** EXERCISE BRIEF **
Repeat the lines of the records word for word, beginning with the line that contains "collectors: J. Steyermark" and ending after the line that contains "genus: Dioclea".

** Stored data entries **
(begin)

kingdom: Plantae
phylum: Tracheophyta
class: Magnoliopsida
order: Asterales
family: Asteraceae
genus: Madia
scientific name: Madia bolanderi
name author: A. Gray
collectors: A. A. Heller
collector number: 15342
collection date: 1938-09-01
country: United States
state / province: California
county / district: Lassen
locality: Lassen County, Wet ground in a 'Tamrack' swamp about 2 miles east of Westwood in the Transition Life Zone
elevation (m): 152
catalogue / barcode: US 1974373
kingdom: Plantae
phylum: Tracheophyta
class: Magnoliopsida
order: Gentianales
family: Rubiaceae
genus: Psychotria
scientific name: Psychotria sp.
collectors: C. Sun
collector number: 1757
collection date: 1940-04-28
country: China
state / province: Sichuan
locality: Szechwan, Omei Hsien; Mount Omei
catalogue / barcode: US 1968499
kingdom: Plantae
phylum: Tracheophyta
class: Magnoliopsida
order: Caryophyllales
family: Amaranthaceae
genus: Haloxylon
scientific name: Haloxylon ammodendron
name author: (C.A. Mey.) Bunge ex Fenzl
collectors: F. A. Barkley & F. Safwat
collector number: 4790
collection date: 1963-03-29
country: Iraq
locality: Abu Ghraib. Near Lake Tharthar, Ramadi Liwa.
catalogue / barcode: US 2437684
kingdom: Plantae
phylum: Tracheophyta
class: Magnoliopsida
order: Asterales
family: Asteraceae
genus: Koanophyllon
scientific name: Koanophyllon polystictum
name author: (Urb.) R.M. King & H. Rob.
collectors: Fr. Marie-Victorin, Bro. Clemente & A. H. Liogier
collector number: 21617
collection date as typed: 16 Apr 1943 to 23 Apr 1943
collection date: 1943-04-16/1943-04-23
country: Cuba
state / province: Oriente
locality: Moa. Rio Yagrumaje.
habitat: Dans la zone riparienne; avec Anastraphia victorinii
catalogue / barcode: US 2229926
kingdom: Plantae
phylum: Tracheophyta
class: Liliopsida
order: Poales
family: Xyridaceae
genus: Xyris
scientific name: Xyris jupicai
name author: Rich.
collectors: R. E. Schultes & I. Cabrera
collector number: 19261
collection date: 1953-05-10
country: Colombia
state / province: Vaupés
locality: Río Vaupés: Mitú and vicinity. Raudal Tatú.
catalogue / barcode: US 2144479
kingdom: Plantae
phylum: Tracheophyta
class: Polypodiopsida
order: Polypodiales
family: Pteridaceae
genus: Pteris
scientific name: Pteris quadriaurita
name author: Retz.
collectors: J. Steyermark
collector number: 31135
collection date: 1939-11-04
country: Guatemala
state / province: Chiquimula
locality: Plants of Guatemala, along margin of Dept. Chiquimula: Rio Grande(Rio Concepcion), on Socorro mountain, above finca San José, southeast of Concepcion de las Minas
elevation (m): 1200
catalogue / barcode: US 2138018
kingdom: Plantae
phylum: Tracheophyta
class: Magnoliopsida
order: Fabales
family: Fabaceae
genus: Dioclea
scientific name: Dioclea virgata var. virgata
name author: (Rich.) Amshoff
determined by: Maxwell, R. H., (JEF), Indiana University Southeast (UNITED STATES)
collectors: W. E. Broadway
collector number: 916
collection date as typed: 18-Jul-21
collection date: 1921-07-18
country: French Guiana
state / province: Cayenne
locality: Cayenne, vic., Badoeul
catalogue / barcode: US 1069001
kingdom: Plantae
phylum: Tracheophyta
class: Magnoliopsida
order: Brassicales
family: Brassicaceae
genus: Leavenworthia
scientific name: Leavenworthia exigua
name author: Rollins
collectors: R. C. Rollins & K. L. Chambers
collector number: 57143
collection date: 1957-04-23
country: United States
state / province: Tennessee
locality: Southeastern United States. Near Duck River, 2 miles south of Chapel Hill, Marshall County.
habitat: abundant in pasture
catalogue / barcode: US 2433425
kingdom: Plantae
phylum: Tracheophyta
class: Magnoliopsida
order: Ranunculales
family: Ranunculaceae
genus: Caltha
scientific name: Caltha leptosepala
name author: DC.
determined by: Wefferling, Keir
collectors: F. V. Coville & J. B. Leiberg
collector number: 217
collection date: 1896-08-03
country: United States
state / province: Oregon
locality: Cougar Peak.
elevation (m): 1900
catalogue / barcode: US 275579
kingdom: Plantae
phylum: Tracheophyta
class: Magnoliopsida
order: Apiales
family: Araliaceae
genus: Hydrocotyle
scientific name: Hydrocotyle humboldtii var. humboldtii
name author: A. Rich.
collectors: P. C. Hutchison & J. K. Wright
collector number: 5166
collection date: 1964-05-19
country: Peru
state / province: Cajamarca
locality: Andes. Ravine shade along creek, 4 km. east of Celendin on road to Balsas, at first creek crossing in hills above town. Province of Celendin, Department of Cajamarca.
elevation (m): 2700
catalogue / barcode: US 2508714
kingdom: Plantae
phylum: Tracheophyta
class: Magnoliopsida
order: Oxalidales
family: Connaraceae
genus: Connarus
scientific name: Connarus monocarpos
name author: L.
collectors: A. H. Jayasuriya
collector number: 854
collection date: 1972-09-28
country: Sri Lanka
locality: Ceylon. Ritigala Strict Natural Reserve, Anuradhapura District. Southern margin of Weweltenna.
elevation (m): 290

(end)

** TASK RESPONSE **
collectors: J. Steyermark
collector number: 31135
collection date: 1939-11-04
country: Guatemala
state / province: Chiquimula
locality: Plants of Guatemala, along margin of Dept. Chiquimula: Rio Grande(Rio Concepcion), on Socorro mountain, above finca San José, southeast of Concepcion de las Minas
elevation (m): 1200
catalogue / barcode: US 2138018
kingdom: Plantae
phylum: Tracheophyta
class: Magnoliopsida
order: Fabales
family: Fabaceae
genus: Dioclea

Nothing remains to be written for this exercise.